Ayrıca mitingte konuşan Malatyalı Kürt bir emekçi Mehmet Doğan, “Ülkemize barış ve huzur gelsin istiyorum. Bu süreçten umutluyuz. Özgürlük ve çalıştığımız emeğin karşılığı” dedi.
“Hakkımızı grevde direnerek kazandık”
1987’deki Topkapı ambarlarındaki greve katılan ve emekli olan bir işçi ise “Bize o zaman patronlar bunlar eşekler diyordu. Bunların sigortası olmaz diyordu. Mücadele verdik, sendikalı olduk. 1987 grevinde bizim o dönem başkanımız Sabri Topçu’ydu. Orada bin kişi örgütlü bir yapıdaydık. Ve oradaki insanların hepsi emekli oldu. Ama örgütlü olduğu için emekli oldu. Örgütlü olmasaydı, sendikası olmasaydı işveren sigortasını yatırmazdı. O örgütlü yapı sayesinde emekli oldu herkes” dedi.
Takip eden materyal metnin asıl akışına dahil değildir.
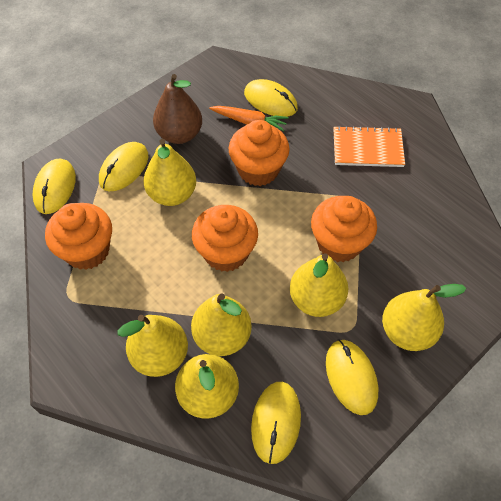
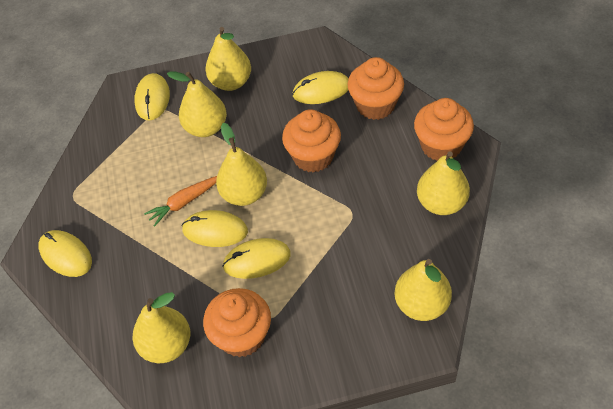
brown pear: 1 -> 0
orange notebook: 1 -> 0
“Hakkımızı savunmak için greve çıkmıştık. Sendikalı olmanın ne kadar doğru olduğunu öğrendik grevimizden. Bu devran işçiler olmadan dönmez, üretim olmaz” diyen Kartal Hitachi işçisi, “İşe yeni başladım, girdiğim gibi greve çıktım, işçilerin birlik olması lazım. Kadın işçiler olarak her yerde olmamız gerektiğini düşünüyorum. İşçiler birlikte güçlü. Hakkımızı grevde direnerek aldık” diye konuştu.